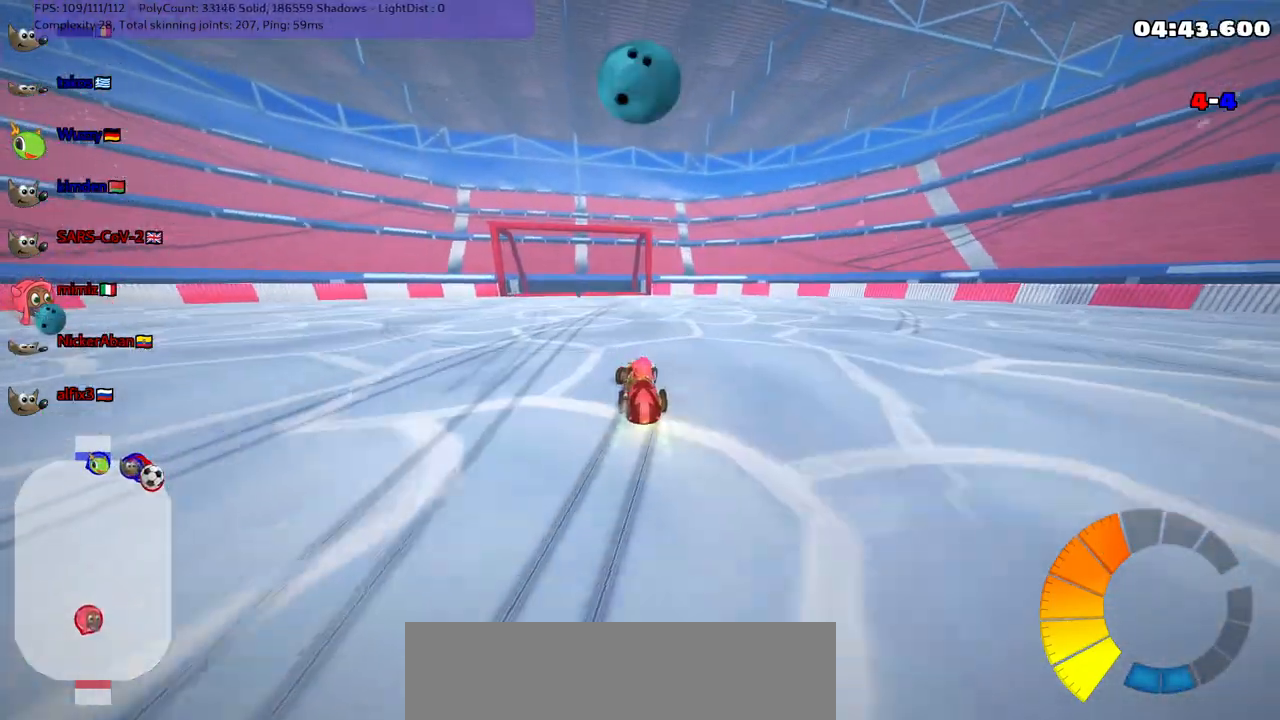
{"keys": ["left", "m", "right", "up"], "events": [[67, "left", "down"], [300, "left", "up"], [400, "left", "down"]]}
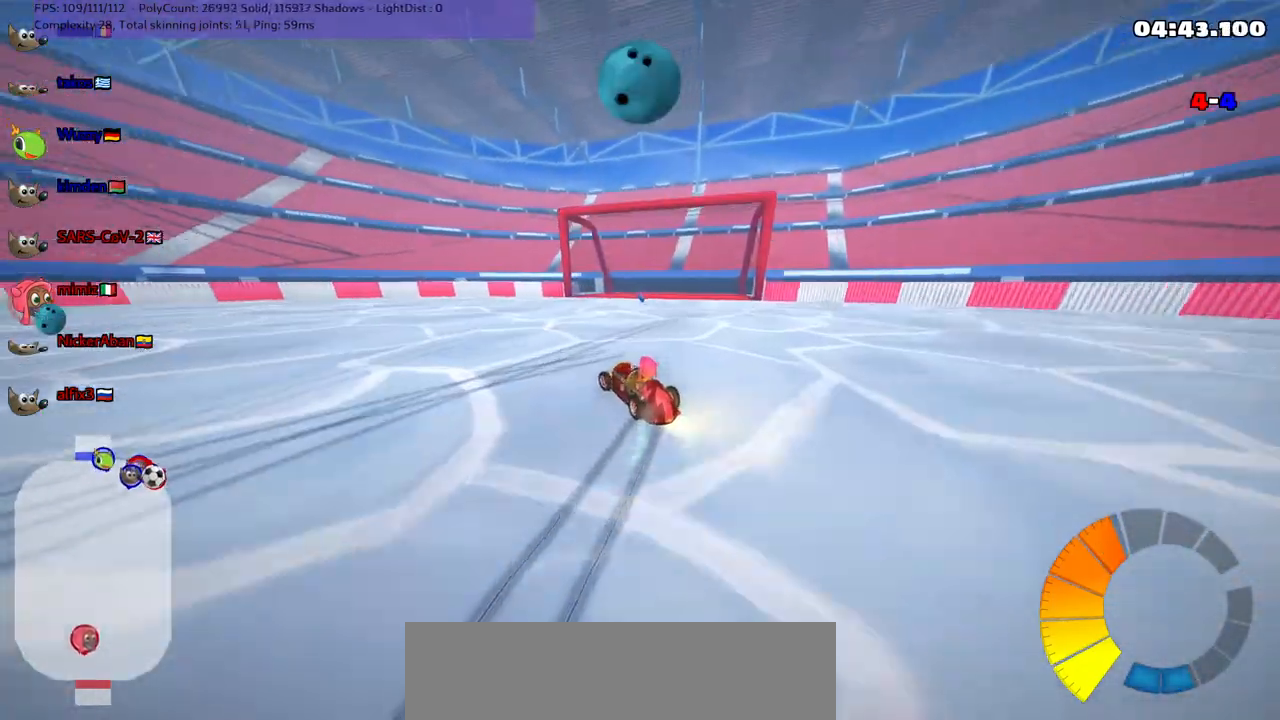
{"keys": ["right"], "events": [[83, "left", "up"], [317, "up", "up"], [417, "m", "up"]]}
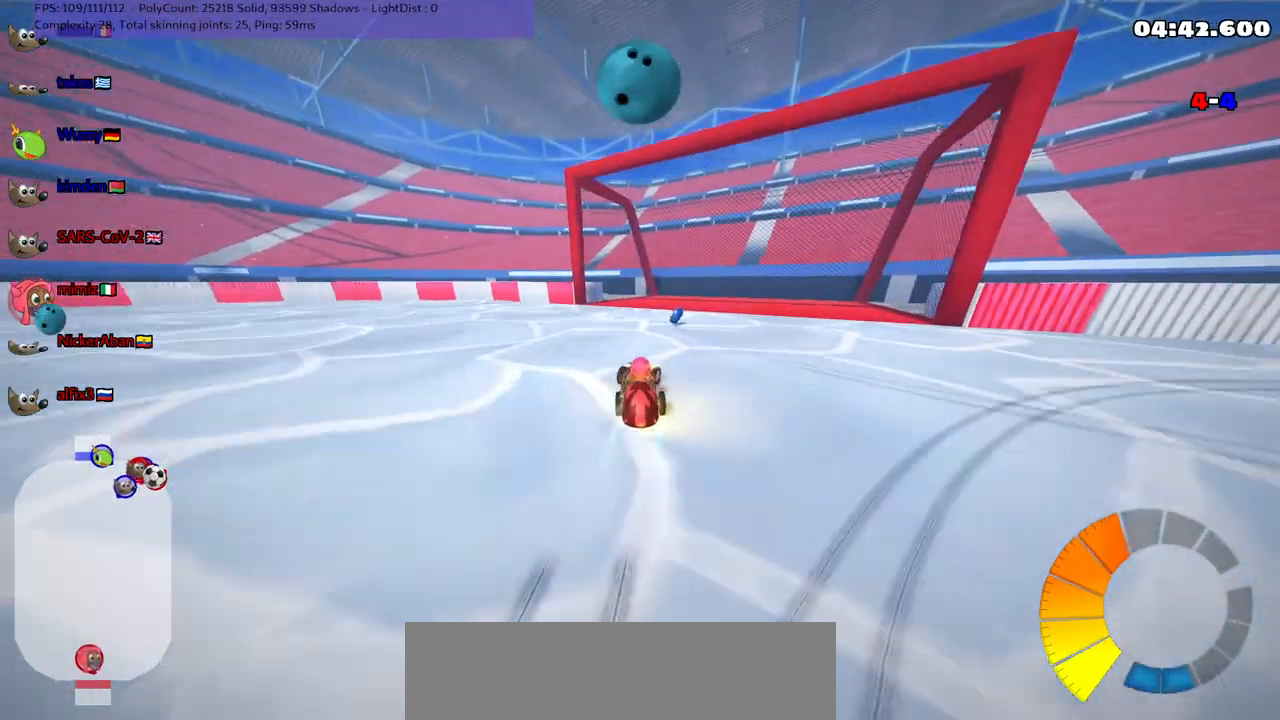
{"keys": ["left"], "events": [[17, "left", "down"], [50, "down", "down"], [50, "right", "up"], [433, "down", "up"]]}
* * *
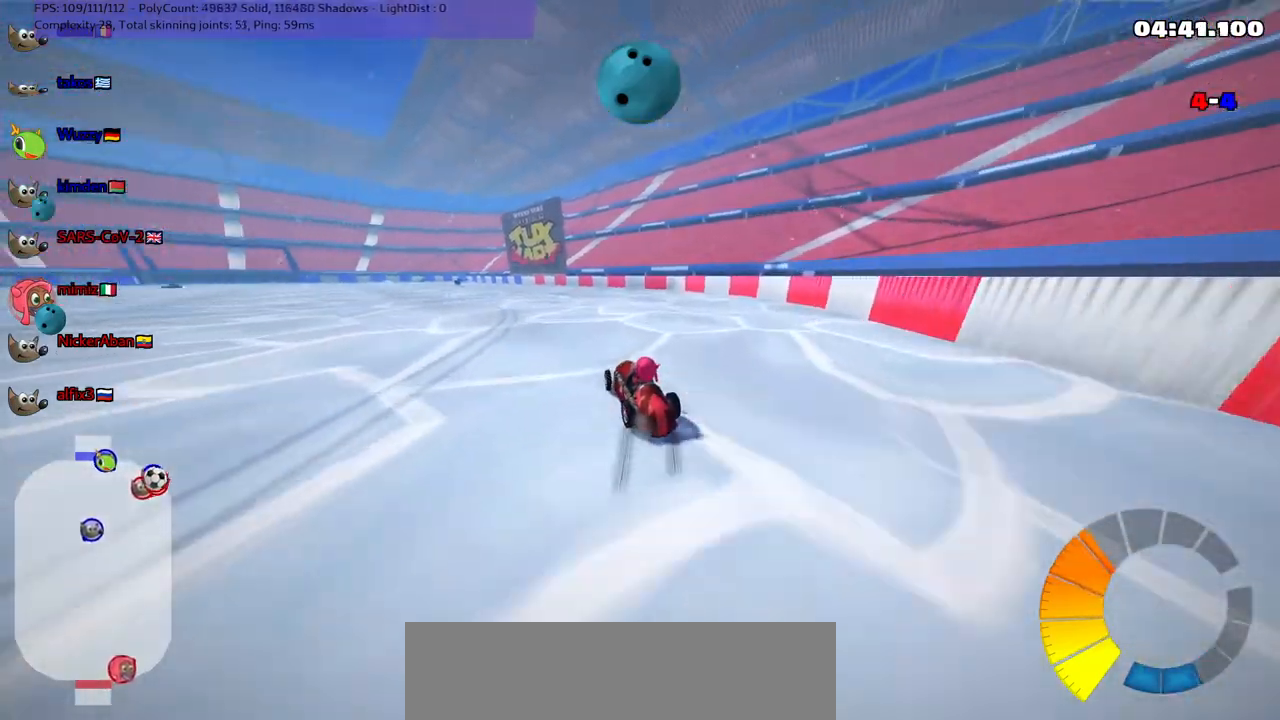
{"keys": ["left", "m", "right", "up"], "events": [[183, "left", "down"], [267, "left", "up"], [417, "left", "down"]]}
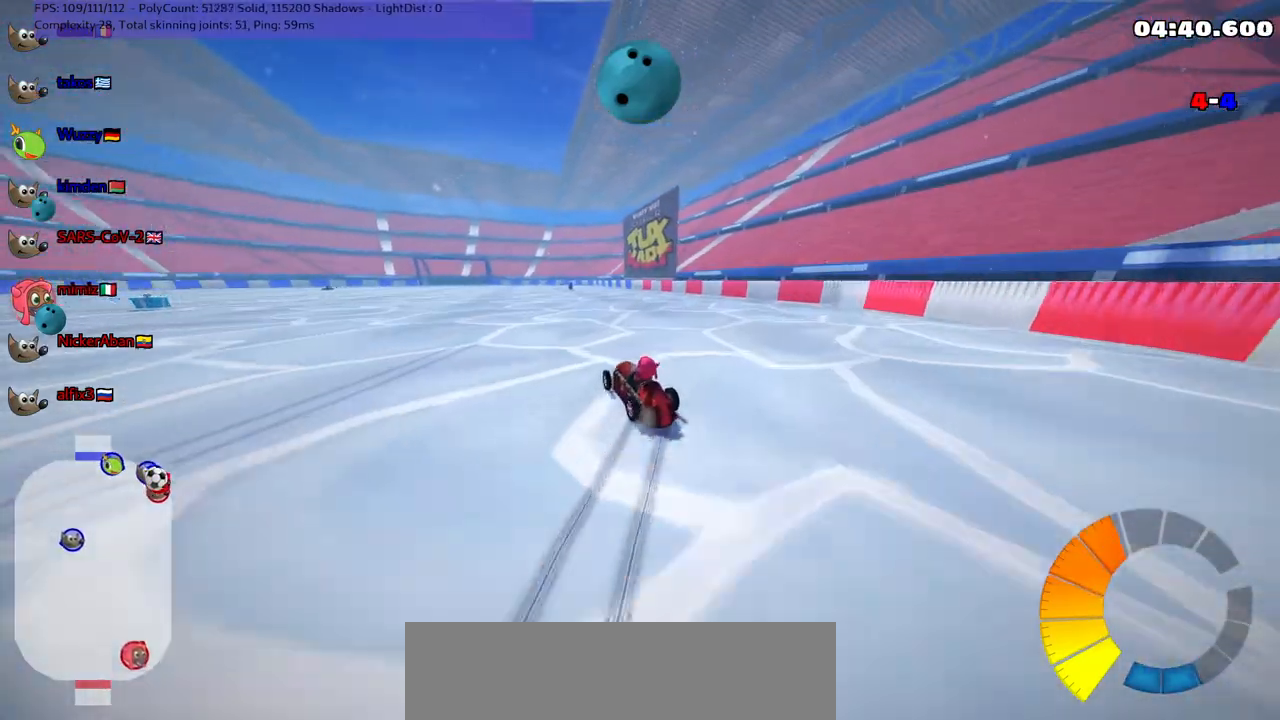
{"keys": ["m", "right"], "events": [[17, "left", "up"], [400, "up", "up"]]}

What this task involves: From the entries above, copy every line that holds the word "down".

Response for this exercise:
{"keys": ["left", "m", "right", "up"], "events": [[67, "left", "down"], [300, "left", "up"], [400, "left", "down"]]}
{"keys": ["left"], "events": [[17, "left", "down"], [50, "down", "down"], [50, "right", "up"], [433, "down", "up"]]}
{"keys": ["left", "m", "right", "up"], "events": [[183, "left", "down"], [267, "left", "up"], [417, "left", "down"]]}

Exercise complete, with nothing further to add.